Mieszkańcy Kościerzyny i przedstawiciele klubów sportowych przywitali na rynku olimpijkę Weronikę Lizakowską. Sportsmenka nie zdobyła medalu w Paryżu, ale pobiła po 24 latach rekord Polski w biegu na 1500 metrów.
Dawid Jereczek, burmistrz Kościerzyny, podkreślił, że razem z mieszkańcami chcieli podziękować, pogratulować oraz wyrazić to, że rozpiera ich duma.
– Córka ziemi kościerskiej, córka Kościerzyny, która w półfinale igrzysk olimpijskich w biegu na 1500 metrów pobiła rekord Polski po 24 latach z czasem 3:57:31. Jest to niebywałe wydarzenie, wszyscy tutaj z Weroniki jesteśmy dumni, dlatego – jak widać – całe mnóstwo kościerzaków przyszło tutaj ją powitać. Zagwarantowała nam solidne, pozytywne emocje na tych igrzyskach – tłumaczył.
– Jestem pod ogromnym wrażeniem, jestem w szoku, że tyle osób przyszło i tak serdecznie mnie przywitało.

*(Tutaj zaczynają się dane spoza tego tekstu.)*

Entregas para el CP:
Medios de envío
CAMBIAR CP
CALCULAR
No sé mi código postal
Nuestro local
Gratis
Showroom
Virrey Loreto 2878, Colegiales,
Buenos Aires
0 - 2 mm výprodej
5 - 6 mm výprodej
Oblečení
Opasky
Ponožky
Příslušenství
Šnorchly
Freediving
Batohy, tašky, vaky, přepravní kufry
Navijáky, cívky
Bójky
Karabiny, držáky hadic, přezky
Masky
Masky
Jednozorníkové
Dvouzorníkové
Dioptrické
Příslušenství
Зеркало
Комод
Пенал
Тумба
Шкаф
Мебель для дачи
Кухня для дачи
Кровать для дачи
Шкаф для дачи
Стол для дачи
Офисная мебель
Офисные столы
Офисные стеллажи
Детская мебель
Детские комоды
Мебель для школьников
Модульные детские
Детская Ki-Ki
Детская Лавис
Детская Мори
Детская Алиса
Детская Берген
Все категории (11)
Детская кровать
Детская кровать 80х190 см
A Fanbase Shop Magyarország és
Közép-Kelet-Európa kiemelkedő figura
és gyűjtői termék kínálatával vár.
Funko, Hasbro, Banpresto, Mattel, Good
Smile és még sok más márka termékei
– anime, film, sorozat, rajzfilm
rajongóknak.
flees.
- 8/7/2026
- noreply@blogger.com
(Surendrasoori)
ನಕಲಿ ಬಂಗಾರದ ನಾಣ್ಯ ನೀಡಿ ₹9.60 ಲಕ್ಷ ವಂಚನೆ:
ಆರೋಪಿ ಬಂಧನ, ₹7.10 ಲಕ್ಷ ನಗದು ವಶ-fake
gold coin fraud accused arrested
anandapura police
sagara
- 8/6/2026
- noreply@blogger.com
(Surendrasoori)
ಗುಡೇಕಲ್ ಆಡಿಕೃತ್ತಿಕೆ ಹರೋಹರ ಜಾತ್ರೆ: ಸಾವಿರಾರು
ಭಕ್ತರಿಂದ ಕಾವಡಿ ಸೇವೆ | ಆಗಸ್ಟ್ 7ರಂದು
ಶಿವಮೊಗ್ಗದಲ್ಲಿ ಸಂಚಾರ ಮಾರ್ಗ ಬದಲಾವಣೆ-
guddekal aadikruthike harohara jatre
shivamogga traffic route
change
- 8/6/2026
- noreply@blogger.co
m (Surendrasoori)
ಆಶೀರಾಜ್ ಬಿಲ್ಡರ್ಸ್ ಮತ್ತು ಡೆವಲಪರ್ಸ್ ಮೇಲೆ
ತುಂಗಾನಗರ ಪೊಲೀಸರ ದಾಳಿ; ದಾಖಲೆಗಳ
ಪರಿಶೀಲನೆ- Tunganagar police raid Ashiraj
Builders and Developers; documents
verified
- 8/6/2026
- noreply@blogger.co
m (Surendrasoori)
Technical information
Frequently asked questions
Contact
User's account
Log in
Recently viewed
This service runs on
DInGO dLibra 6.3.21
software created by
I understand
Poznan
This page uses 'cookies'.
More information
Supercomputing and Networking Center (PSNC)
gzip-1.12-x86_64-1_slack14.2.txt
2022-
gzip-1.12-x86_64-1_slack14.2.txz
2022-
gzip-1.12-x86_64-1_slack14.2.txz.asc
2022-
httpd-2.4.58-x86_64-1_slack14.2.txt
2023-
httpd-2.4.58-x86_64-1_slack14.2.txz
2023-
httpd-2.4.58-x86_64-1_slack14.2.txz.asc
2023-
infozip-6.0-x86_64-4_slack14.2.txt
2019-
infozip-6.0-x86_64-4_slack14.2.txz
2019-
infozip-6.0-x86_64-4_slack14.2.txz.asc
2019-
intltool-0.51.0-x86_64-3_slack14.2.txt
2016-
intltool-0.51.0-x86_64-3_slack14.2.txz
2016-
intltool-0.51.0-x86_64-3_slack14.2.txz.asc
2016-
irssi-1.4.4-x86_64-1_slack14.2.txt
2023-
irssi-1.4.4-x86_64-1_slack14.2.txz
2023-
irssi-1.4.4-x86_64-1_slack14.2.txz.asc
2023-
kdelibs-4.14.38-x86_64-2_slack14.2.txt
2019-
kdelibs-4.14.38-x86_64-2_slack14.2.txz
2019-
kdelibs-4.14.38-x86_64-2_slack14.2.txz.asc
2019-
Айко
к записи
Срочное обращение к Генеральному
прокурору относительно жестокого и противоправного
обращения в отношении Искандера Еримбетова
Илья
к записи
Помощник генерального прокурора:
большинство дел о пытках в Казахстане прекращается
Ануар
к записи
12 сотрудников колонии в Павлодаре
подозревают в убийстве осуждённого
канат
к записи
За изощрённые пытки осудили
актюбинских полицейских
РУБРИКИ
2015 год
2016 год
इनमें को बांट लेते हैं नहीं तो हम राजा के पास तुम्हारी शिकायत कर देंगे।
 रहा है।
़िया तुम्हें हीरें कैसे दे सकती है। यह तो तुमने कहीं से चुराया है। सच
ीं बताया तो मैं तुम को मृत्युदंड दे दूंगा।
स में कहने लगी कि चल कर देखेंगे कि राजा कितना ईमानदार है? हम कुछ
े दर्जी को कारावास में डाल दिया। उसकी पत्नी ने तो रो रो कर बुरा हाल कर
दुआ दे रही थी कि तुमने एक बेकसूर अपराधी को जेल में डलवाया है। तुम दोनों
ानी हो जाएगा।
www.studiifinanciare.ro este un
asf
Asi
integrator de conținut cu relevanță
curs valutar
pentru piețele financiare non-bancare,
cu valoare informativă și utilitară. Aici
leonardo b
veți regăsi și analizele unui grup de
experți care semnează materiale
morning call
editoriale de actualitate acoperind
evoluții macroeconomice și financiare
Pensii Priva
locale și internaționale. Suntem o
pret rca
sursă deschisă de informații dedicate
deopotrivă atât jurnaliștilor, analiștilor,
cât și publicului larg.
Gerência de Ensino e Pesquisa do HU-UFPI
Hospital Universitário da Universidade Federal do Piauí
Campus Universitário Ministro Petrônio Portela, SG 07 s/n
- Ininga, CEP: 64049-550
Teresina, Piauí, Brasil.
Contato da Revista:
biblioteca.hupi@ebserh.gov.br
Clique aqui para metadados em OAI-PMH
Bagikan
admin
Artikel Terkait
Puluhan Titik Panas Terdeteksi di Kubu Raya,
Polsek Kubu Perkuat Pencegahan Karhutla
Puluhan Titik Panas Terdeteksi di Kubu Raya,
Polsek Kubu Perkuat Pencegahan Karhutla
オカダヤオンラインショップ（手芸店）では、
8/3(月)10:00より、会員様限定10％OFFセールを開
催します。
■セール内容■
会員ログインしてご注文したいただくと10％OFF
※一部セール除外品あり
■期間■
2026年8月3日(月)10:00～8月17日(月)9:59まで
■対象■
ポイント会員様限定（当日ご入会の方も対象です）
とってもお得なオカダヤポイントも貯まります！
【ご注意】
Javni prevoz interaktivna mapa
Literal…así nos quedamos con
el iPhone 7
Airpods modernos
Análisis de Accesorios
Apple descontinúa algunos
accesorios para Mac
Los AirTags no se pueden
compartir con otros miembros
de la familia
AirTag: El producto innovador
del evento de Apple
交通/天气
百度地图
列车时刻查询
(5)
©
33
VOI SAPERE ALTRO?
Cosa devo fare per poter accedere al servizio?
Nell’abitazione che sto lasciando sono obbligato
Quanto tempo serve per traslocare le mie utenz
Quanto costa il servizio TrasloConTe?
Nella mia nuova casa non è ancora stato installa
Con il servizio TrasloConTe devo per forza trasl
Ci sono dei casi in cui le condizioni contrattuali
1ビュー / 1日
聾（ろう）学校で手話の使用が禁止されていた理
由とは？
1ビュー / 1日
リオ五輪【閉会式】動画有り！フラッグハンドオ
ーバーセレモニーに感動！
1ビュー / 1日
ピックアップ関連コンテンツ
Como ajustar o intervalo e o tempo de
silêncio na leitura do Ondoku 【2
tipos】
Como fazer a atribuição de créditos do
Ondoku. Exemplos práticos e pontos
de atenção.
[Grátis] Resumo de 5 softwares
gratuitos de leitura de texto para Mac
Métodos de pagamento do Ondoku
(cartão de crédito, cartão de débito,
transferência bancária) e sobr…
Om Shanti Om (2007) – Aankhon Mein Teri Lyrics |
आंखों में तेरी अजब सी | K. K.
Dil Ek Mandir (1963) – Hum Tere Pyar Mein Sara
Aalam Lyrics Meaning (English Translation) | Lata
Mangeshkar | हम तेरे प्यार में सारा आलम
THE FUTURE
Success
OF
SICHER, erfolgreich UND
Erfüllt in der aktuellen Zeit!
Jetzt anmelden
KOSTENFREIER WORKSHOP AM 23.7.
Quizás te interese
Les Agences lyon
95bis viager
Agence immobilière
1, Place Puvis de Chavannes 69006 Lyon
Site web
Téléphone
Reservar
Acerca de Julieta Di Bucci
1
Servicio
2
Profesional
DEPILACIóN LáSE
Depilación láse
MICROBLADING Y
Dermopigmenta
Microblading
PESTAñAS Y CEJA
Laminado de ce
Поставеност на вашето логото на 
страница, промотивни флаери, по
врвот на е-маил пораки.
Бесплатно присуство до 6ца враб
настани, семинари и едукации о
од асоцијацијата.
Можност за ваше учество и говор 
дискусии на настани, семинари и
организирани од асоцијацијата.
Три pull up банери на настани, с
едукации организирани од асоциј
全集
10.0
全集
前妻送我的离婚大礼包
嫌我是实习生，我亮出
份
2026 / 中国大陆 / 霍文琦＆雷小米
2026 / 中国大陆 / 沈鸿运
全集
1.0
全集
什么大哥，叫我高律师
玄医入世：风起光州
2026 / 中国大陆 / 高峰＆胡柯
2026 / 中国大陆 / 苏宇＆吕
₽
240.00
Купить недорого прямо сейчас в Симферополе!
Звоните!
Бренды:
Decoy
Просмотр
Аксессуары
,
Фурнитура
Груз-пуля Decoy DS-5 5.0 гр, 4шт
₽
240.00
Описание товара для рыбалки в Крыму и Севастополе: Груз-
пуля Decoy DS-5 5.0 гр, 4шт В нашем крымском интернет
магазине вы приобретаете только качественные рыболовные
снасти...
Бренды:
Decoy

Bardzo wszystkim dziękuję za to, że tak mnie wspierali przez cały ten okres – mówiła Weronika Lizakowska, rekordzistka Polski w biegu na 1500 metrów.
Podczas uroczystości przedstawiciele władz miasta wręczyli olimpijce nagrodę w wysokości 10 tysięcy złotych. Rekordzistkę Polski na rynku w Kościerzynie witało około 300 osób.